O Charlie Brown Jr. foi fundamental para a popularização do skate no Brasil, ajudando a desassociá-lo da figura marginal que o cercou injustamente por tantas décadas e fazendo seus fãs se interessarem a acompanhar o esporte. Por meio de sua música, Chorão transformou a Baixada Santista em uma das capitais do skate no país e o levou para muito além, de Guarujá a Imperatriz — agora, terras de dois medalhistas olímpicos.

O skate nas Olimpíadas

No último fim de semana, Kelvin Hoefler, de 27 anos, e Rayssa Leal, de apenas 13, fizeram história ao se tornarem os dois primeiros brasileiros a subirem ao pódio do skate olímpico. Ambos conquistaram medalhas de prata e comoveram as redes sociais durante suas disputas, com direito a homenagens óbvias a Chorão e ao Charlie Brown Jr. pela internet.

Até ser aceito como parte das Olimpíadas, o skate teve que enfrentar um longo processo de desmarginalização aos olhos das elites. A primeira ideia para integrá-lo à competição surgiu em 1996, quando ocorria uma das primeiras edições do X Games com a participação de Tony Hawk, mas logo foi descartada pelos organizadores, que a desenterrariam duas décadas depois.

A intenção do Comitê Olímpico Internacional (COI) com as modalidades olímpicas que estreiam em Tóquio, como o surfe e o próprio skate, é urbanizar cada vez mais as Olimpíadas e torná-la mais atraente ao público mais jovem, o que também terá um impacto significativo nas próximas edições em duas grandes metrópoles: Paris em 2024 e Los Angeles em 2028. Apesar de muitos skatistas já terem sido contra a ideia no passado por receio de como as provas poderiam ser aplicadas, as últimas disputas comprovaram o espírito coletivo que a categoria carrega, ultrapassando nacionalidades e aproximando diferentes realidades na mesma pista.

Ainda que o esporte enfrente diversos preconceitos até os dias de hoje, a visibilidade conquistada durante os últimos dias entre o público de massa representa um passo enorme para que muitos possam se interessar em praticar o esporte no futuro — especialmente pela figura de Rayssa, a mais jovem atleta a representar a nação na história dos jogos, que encantou o país com sua personalidade, seu talento e uma história que tem inspirado a tantos.


O Brasil pode conquistar ainda mais medalhas no skate nos dias 4 e 5 de agosto, quando serão realizadas as finais da categoria park. Entre nossos representantes, estão Dora Varella, Isadora Pacheco e Yndiara Asp na modalidade feminina, e Luiz Francisco, Pedro Barros e Pedro Quintas na categoria masculina.

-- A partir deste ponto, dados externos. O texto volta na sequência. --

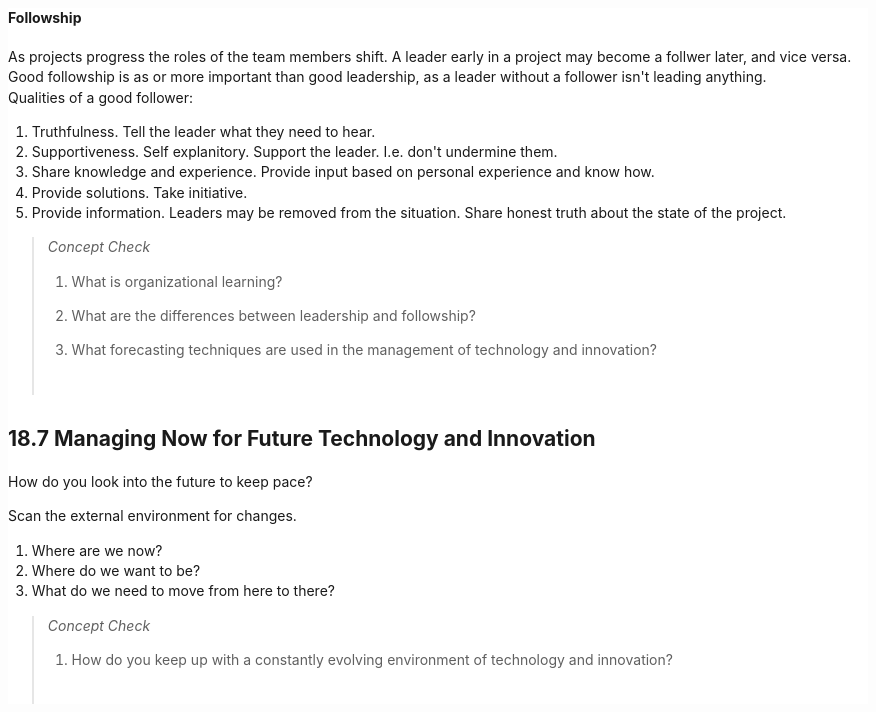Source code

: 
#### Followship
As projects progress the roles of the team members shift. A leader early in a project may become a follwer later, and vice versa. Good followship is as or more important than good leadership, as a leader without a follower isn't leading anything.  
Qualities of a good follower:  
1. Truthfulness. Tell the leader what they need to hear.  
2. Supportiveness. Self explanitory. Support the leader. I.e. don't undermine them.  
3. Share knowledge and experience. Provide input based on personal experience and know how.  
4. Provide solutions. Take initiative.  
5. Provide information. Leaders may be removed from the situation. Share honest truth about the state of the project.  

>_Concept Check_
>1. What is organizational learning?
>
>2. What are the differences between leadership and followship?
>
>3. What forecasting techniques are used in the management of technology and innovation?
>
> &nbsp;

## 18.7 Managing Now for Future Technology and Innovation
How do you look into the future to keep pace?  

Scan the external environment for changes.  

1. Where are we now?
2. Where do we want to be?
3. What do we need to move from here to there?  

>_Concept Check_
>1. How do you keep up with a constantly evolving environment of technology and innovation?
>
> &nbsp;

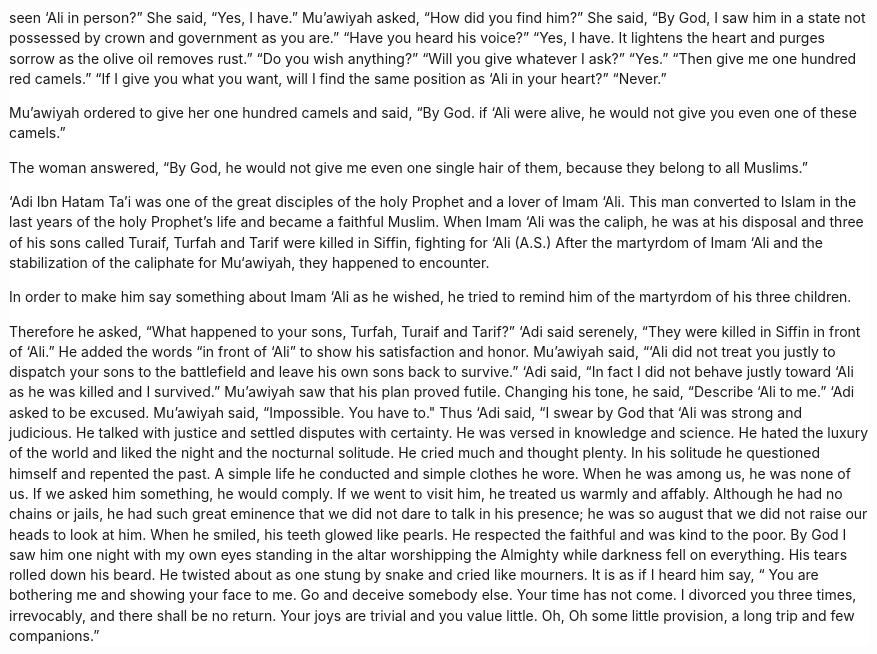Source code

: seen ‘Ali in person?” She said, “Yes, I have.” Mu’awiyah asked, “How did
you find him?” She said, “By God, I saw him in a state not possessed by
crown and government as you are.”
“Have you heard his voice?”
“Yes, I have. It lightens the heart and purges sorrow as the olive oil
removes rust.”
“Do you wish anything?”
“Will you give whatever I ask?”
“Yes.”
“Then give me one hundred red camels.”
“If I give you what you want, will I find the same position as ‘Ali in
your heart?”
“Never.”

Mu’awiyah ordered to give her one hundred camels and said, “By God. if
‘Ali were alive, he would not give you even one of these camels.”

The woman answered, “By God, he would not give me even one single hair
of them, because they belong to all Muslims.”

‘Adi Ibn Hatam Ta’i was one of the great disciples of the holy Prophet
and a lover of Imam ‘Ali. This man converted to Islam in the last years
of the holy Prophet’s life and became a faithful Muslim. When Imam ‘Ali
was the caliph, he was at his disposal and three of his sons called
Turaif, Turfah and Tarif were killed in Siffin, fighting for ‘Ali (A.S.)
After the martyrdom of Imam ‘Ali and the stabilization of the caliphate
for Mu‘awiyah, they happened to encounter.

In order to make him say something about Imam ‘Ali as he wished, he
tried to remind him of the martyrdom of his three children.

Therefore he asked, “What happened to your sons, Turfah, Turaif and
Tarif?” ‘Adi said serenely, “They were killed in Siffin in front of
‘Ali.” He added the words “in front of ‘Ali” to show his satisfaction
and honor. Mu’awiyah said, “‘Ali did not treat you justly to dispatch
your sons to the battlefield and leave his own sons back to survive.”
‘Adi said, “In fact I did not behave justly toward ‘Ali as he was killed
and I survived.” Mu’awiyah saw that his plan proved futile. Changing his
tone, he said, “Describe ‘Ali to me.” ‘Adi asked to be excused.
Mu’awiyah said, “Impossible. You have to." Thus ‘Adi said, “I swear by
God that ‘Ali was strong and judicious. He talked with justice and
settled disputes with certainty. He was versed in knowledge and science.
He hated the luxury of the world and liked the night and the nocturnal
solitude. He cried much and thought plenty. In his solitude he
questioned himself and repented the past. A simple life he conducted and
simple clothes he wore. When he was among us, he was none of us. If we
asked him something, he would comply. If we went to visit him, he
treated us warmly and affably. Although he had no chains or jails, he
had such great eminence that we did not dare to talk in his presence; he
was so august that we did not raise our heads to look at him. When he
smiled, his teeth glowed like pearls. He respected the faithful and was
kind to the poor. By God I saw him one night with my own eyes standing
in the altar worshipping the Almighty while darkness fell on everything.
His tears rolled down his beard. He twisted about as one stung by snake
and cried like mourners. It is as if I heard him say, “ You are
bothering me and showing your face to me. Go and deceive somebody else.
Your time has not come. I divorced you three times, irrevocably, and
there shall be no return. Your joys are trivial and you value little.
Oh, Oh some little provision, a long trip and few companions.”
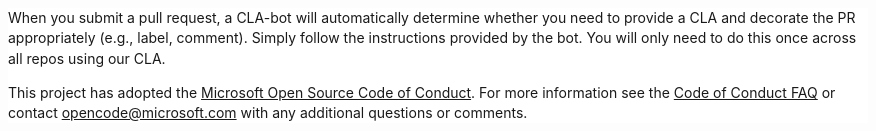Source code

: When you submit a pull request, a CLA-bot will automatically determine whether you need to provide
a CLA and decorate the PR appropriately (e.g., label, comment). Simply follow the instructions
provided by the bot. You will only need to do this once across all repos using our CLA.

This project has adopted the [Microsoft Open Source Code of Conduct](https://opensource.microsoft.com/codeofconduct/).
For more information see the [Code of Conduct FAQ](https://opensource.microsoft.com/codeofconduct/faq/) or
contact [opencode@microsoft.com](mailto:opencode@microsoft.com) with any additional questions or comments.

O skate atravessou um longo caminho até chegar à maior pista na qual já foi disputado, e a partir das Olimpíadas, deve entrar em uma nova fase no Brasil e no mundo. O esporte se ergueu sob o esforço de tantos que lutaram pelo seu reconhecimento, e hoje se consolida como uma das mais queridas modalidades olímpicas nos comentários de Bob Burnquist e Karen Jonz, dois de seus maiores representantes no país.

Chorão, o símbolo mais popular do skate brasileiro, não esteve presente em pessoa para acompanhar, mas seu legado foi igualmente fundamental para o sucesso de sua maior paixão. De skate veio, de skate se foi — e do skate brasileiro, certamente se orgulha, de onde quer que esteja.